Given text:
Hmmm? I guess the question is: Where's your bright line, 108? You got one? When does an upstanding guy like you step up and say--ENOUGH? This is beyond what I can accept.
But look who I'm asking, a guy who hides behind a blogonym, the rhetorical equivalent of a balaclava.
Posted by: Jim Leinfelder on October 17, 2008 at 9:50 PM
As one who lives in Bachmann's district, and just had my Obama/Biden lawn sign stolen last night (my Kerry/Edwards lawn sign four years ago was ripped to shreds), hearing those "remarks" are troubling, but I'm choosing to keep my head about it.
Look, like it or not, these are the times we're living in. There's a core 30-35 percent of right wing folks in this country who are unambiguous and unambivalent in their belief that they are "true" Americans. Depending on the political cycle, they can convince another 10 or so percent of other "centrist" or right leaning people to join in and vote for candidates who advance that agenda. After 8 years of particularly incompetent rule, and given the perilous situation we're now in, they might be out of sync with the times, but until it's proven that the rest of us can actually chart a successful course and re-define what it actually means to be an American citizen, those folks ain't going anywhere.
Does anyone think, if Obama gets elected and there's a decent majority of Democrats in the Congress, that if after two years there's little progress being made to improve our situation, these people won't be right back with some "Contract with America" proposal to vault them back into power, and begin the road back with Congressional victories to lessen the Democratic majority?

Information:
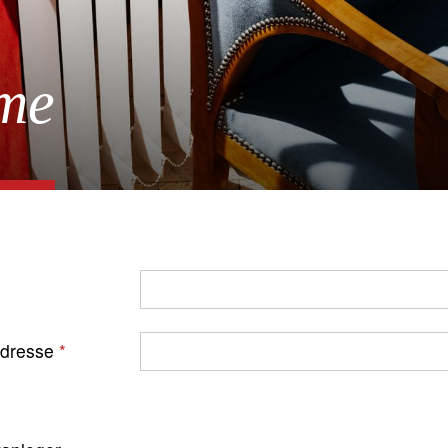
me
Adresse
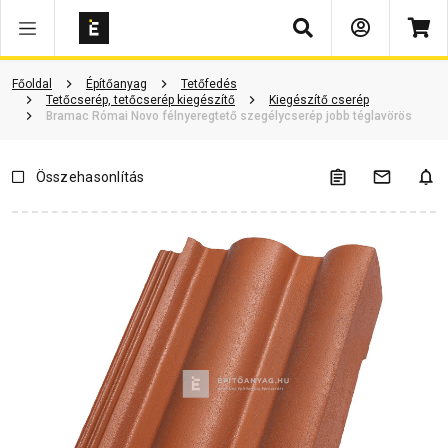
Keresés
ió
Dokumentumok
Vásárlói vélemények
Kérdések és válaszok
Főoldal
Építőanyag
Tetőfedés
Tetőcserép, tetőcserép kiegészítő
Kiegészítő cserép
Bramac Római Novo félnyeregtető szegélycserép jobb téglavörös
Összehasonlítás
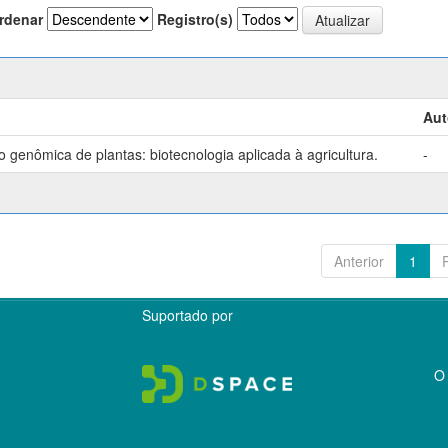
rdenar
Registro(s)
Aut
genômica de plantas: biotecnologia aplicada à agricultura.
-
Anterior
1
Suportado por
O 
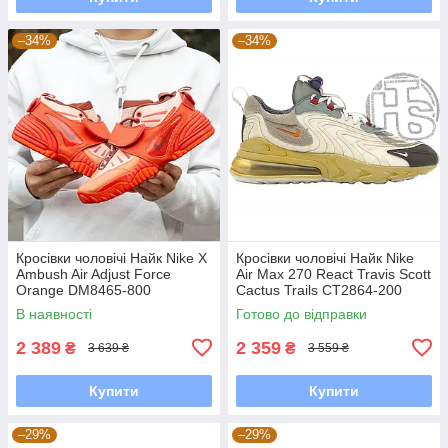
–34%
–34%
Кросівки чоловічі Найк Nike X
Кросівки чоловічі Найк Nike
Ambush Air Adjust Force
Air Max 270 React Travis Scott
Orange DM8465-800
Cactus Trails CT2864-200
В наявності
Готово до відправки
2 389
2 359
₴
₴
3 639 ₴
3 559 ₴
Купити
Купити
–29%
–29%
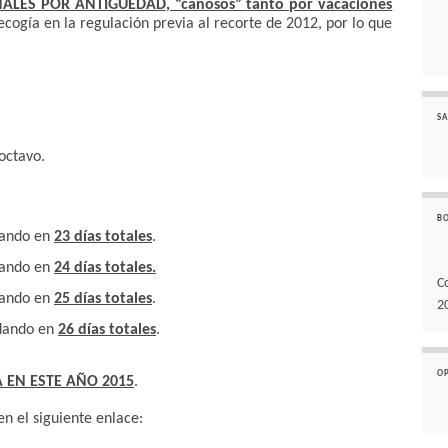
NALES POR ANTIGÜEDAD
, “canosos”
tanto por vacaciones
recogía en la regulación previa al recorte de 2012, por lo que
SA
 octavo.
B
edando en
23 días totales
.
edando en
24 días totales.
C
edando en
25 días totales
.
2
edando en
26 días totales
.
O
 EN ESTE AÑO 2015
.
n el siguiente enlace:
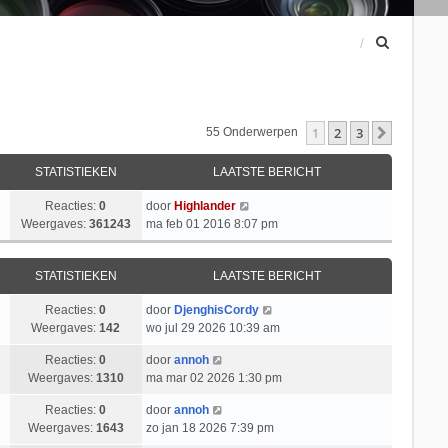
Z
o
e
k
1
2
3
Volgend
55 Onderwerpen
STATISTIEKEN
LAATSTE BERICHT
Reacties:
0
door
Highlander
Weergaves:
361243
ma feb 01 2016 8:07 pm
STATISTIEKEN
LAATSTE BERICHT
Reacties:
0
door
DjenghisCordy
Weergaves:
142
wo jul 29 2026 10:39 am
Reacties:
0
door
annoh
Weergaves:
1310
ma mar 02 2026 1:30 pm
Reacties:
0
door
annoh
Weergaves:
1643
zo jan 18 2026 7:39 pm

What you need to do: Pick up the 2008 election comment thread and continue it from its last sentence.

Expected answer:
This is my main problem with the Democrats and 527's like MoveOn.org; they have not exactly inspired people to follow a new, pragmatic direction that means something to the majority of Americans. Because they've been beaten over the head since, say 1980, and have been demonized by talk radio and other conservative venues, a lot of progressives just want to get in a lick or two. It's only because of the sheer enormity of suffering we're experiencing right now, that a majority of folks might--and I mean the word might--be willing to reject this blatant, but familiar attempt (Willie Horton, flag burning, Clinton's morals, Swift Boat) to steer away the conversation from what really matters, and try something different.
So, if I'm upset or distressed at anyone, it's more at myself and the other people in this country who can't seem to unify and stand up with facts and passion, but without rancor, to demand something different, something real. The political class as a whole, has failed us; what we're left with is yapping idiots like Bachmann, and bad candidates like Franken to try and cure what ails us as a society.
I can't help thinking that's more "my bad".
We've gotten out what we've put into this.
LAMBERT: The upside here is that the progressive web has given the voices of reason a "fast response" mechanism for instantly disputing the bat-shit craziness. This wasn't possible during early Clinton, and was still forming at late-Clinton. And Obama ain't no Clinton.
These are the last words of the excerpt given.